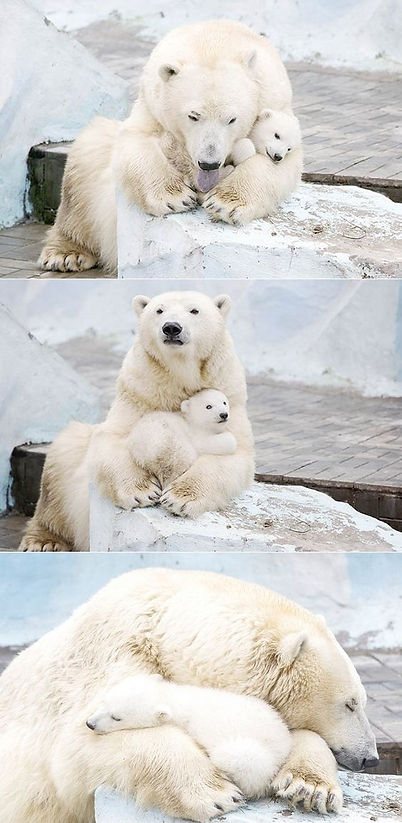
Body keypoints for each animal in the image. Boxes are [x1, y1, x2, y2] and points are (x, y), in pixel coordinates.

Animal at [19, 291, 255, 551]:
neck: (179, 378)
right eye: (159, 310)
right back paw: (43, 540)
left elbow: (233, 454)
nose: (171, 328)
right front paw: (143, 492)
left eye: (194, 310)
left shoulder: (229, 393)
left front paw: (179, 498)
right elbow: (115, 438)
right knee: (59, 472)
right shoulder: (140, 392)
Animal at [38, 19, 303, 273]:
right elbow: (136, 143)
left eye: (232, 119)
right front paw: (177, 197)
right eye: (193, 116)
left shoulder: (276, 104)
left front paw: (225, 202)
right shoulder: (151, 105)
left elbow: (280, 163)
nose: (209, 163)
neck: (214, 40)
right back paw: (66, 254)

> _EXERCISE PROMPT_:
Could you print the lines above, exactly as written, from the line containing "left eye: (232, 119)" through the final one?

> _SOLUTION TO THIS PROBLEM_:
left eye: (232, 119)
right front paw: (177, 197)
right eye: (193, 116)
left shoulder: (276, 104)
left front paw: (225, 202)
right shoulder: (151, 105)
left elbow: (280, 163)
nose: (209, 163)
neck: (214, 40)
right back paw: (66, 254)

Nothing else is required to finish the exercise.